# WORK ORDER:
Filter the records, keeping every line that has the string "controller".

# EXTRACTED DATA:
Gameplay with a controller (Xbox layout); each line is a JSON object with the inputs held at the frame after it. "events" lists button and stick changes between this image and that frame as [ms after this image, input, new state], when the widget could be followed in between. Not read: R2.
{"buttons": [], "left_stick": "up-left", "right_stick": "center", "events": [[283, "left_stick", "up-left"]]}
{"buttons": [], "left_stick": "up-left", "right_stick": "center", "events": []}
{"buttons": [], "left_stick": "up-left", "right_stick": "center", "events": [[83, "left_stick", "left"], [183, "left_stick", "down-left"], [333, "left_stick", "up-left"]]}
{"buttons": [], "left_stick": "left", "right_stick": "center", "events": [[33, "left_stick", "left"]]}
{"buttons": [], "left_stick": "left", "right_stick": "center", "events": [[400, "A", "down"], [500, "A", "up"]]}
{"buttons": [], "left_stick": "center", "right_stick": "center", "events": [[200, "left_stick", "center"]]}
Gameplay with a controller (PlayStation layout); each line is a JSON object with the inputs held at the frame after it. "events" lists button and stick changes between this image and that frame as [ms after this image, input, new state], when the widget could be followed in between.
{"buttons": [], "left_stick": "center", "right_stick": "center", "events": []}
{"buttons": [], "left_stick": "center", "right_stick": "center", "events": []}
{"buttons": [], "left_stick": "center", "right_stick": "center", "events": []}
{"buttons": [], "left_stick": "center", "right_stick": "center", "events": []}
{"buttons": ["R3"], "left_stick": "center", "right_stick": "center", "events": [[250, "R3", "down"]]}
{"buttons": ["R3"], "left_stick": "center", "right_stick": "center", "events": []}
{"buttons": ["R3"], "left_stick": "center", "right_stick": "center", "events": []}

# SOLUTION TO THE PROBLEM:
Gameplay with a controller (Xbox layout); each line is a JSON object with the inputs held at the frame after it. "events" lists button and stick changes between this image and that frame as [ms after this image, input, new state], when the widget could be followed in between. Not read: R2.
Gameplay with a controller (PlayStation layout); each line is a JSON object with the inputs held at the frame after it. "events" lists button and stick changes between this image and that frame as [ms after this image, input, new state], when the widget could be followed in between.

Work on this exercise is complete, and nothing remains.